TASK: Recast the material below as a Markdown table with the columns Row and Line, giving each non-blank line its own numbered row.

LISTED ENTRIES:

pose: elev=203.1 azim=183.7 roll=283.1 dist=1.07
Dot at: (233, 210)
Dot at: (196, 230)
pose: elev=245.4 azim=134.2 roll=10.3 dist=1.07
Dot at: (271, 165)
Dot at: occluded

ANSWER TO THIS PROBLEM:
| Row | Line |
|---|---|
| 1 | pose: elev=203.1 azim=183.7 roll=283.1 dist=1.07 |
| 2 | Dot at: (233, 210) |
| 3 | Dot at: (196, 230) |
| 4 | pose: elev=245.4 azim=134.2 roll=10.3 dist=1.07 |
| 5 | Dot at: (271, 165) |
| 6 | Dot at: occluded |